In a bid to relieve some of the strain on parents hunting for school places for their children in Qatar, the Supreme Education Council has announced that five new schools will open their doors in the fall.
Among them is Qatar’s first educational facility from Finland, a country known internationally for strong student performance.
Another 23 schools are awaiting SEC approval for education licenses before they are able to open their doors, but are aiming to be ready for a September start.
Altogether, the 28 new private schools would be able to accommodate some 10,000 students, helping the rapidly growing country cope with a school place shortage that has been hurting its recruitment efforts.
According to a new regional education report, the number of pupils enrolling in private schools in Qatar will rise by between 30 to 40 percent in the next five years.
This rise in demand for places is partly due to the increasing expat population, but also comes as the average Qatari family decides to spend more on children’s education, and utilizes the expanding voucher program to place their kids in private school.
In a statement issued earlier this week, the SEC acknowledged surging demand and said that raising admissions capacity in private and independent (state) schools in Qatar was its “top priority.”
Under that initiative, Qatar hand-picks schools from around the world that teach accredited international or national curricula to open a campus here.
Schools already set up under the system include Sherborne Qatar, the International School of London in Qatar (ISL-Q) and the Michael E. DeBakey High School for Health Professions in Qatar.
Speaking to Doha News, QFIS officials said they signed an agreement with the SEC last month, and are now accepting applications for students ages five to seven years old.
The school, which must reserve at least 25 percent of its seats for Qataris (a requirement introduced in 2012), will be modeled on Finnish child-centric education principles.
Speaking to Doha News, Headteacher Juha Repo and Global Operations expert Tiina Raatikainen have been preparing for the co-ed school to open its doors on Sept. 7.
QFIS will be run by Educluster Finland, an education organization which is part of the state-funded Finnish University of Jyväskylä, and which has experience in the Gulf, including in the UAE and Saudi Arabia.
According to Repo, the school plans to provide the core elements of the internationally-renowned Finnish education system, with modifications to reflect Qatari culture, society and traditions.
In Finland, for example, children don’t start school until they are seven years old. But the Qatar school will take children two years earlier than that.
Though QFIS will initially focus on the early years, offering grades 0 to 2, it plans to later expand into other years as it becomes more established.

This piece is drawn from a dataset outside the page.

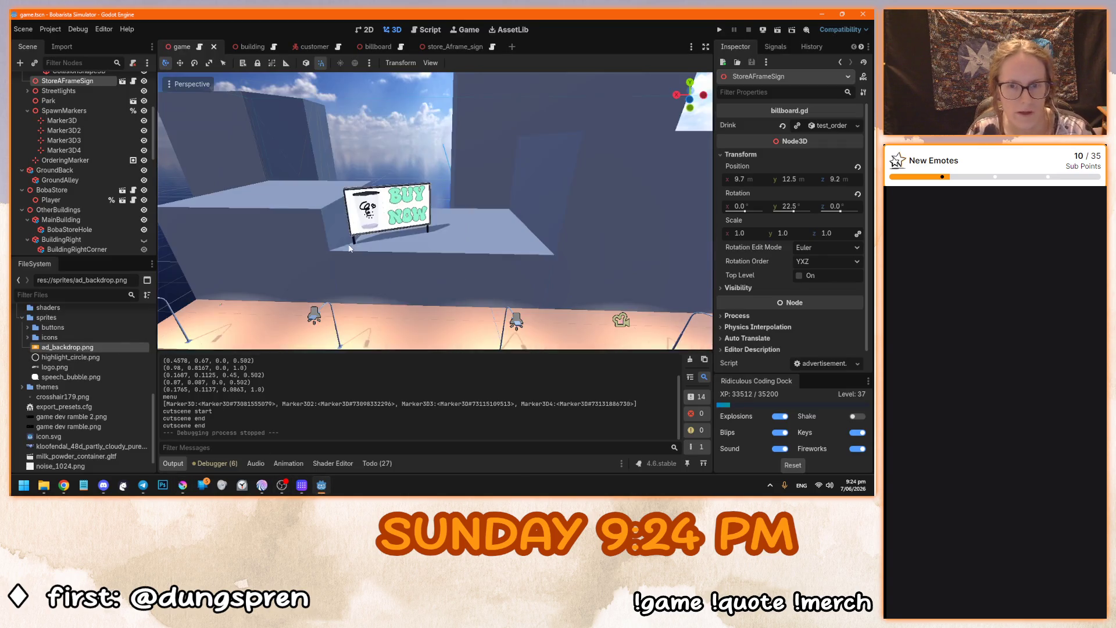
# In the billboard scene, drop ad_backdrop.png onto the Sign node's Material slot.
pyautogui.click(378, 48)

However, Repo explained that the years are flexible and children would be assigned to a class depending on their individual skill levels and abilities. He continued:
“Under the Finnish model, we have a very strong student support system and all the learning is tailored to the child’s needs from the start.
In the early years, the grade system will be dynamic and flexible, moving according to the requirements of the individual child.”
This is a key aspect of the Finnish system, which is entirely child-centered, Repo said.
Eight Finnish teachers have already been recruited to launch the Qatar school, and many of them already have experience teaching in the region.
In a difference to other systems, the teachers don’t specialize in a particular year group, but are trained to teach across all levels of the school, and often have the children for years at a time, so the children and the teachers know each other well.
They will be supported by locally-hired learning assistants, who will be trained in the Finnish education methodology, as well as a dedicated special needs teacher.
Under the Finnish model, all teachers are required to have at least a Master’s degree in education, and part of this includes special needs training.
Describing what makes the Finnish system different, Repo emphasized, “We don’t teach children to pass tests. We focus on giving the skills of learning to learn.”
Although children traditionally start school later in Finland than in other countries, and the schools have shorter days, students are regularly at the top of global education rankings.
Finland came within the top five European countries in the most recent global index, Program for International Assessment (PISA), which is run by the Organization for Economic Cooperation and Development (OECD).
The 2012 test measured more than half-a-million 15 year olds from 65 countries on their knowledge and skills related to math, science, problem-solving and financial literacy.
In comparison to Finland, Qatar students ranked near the bottom of the index, although did show some improvements since the 2006 test.
In keeping with Finnish emphasis on fluency in languages, the school aims to have all children functionally bilingual.
While English will be the main language of instruction, Arabic would be taught three times a week, in addition to Islamic studies and Qatari history, Repo said.
He added: “We were invited here to support the national education strategy. I hope we can do that.”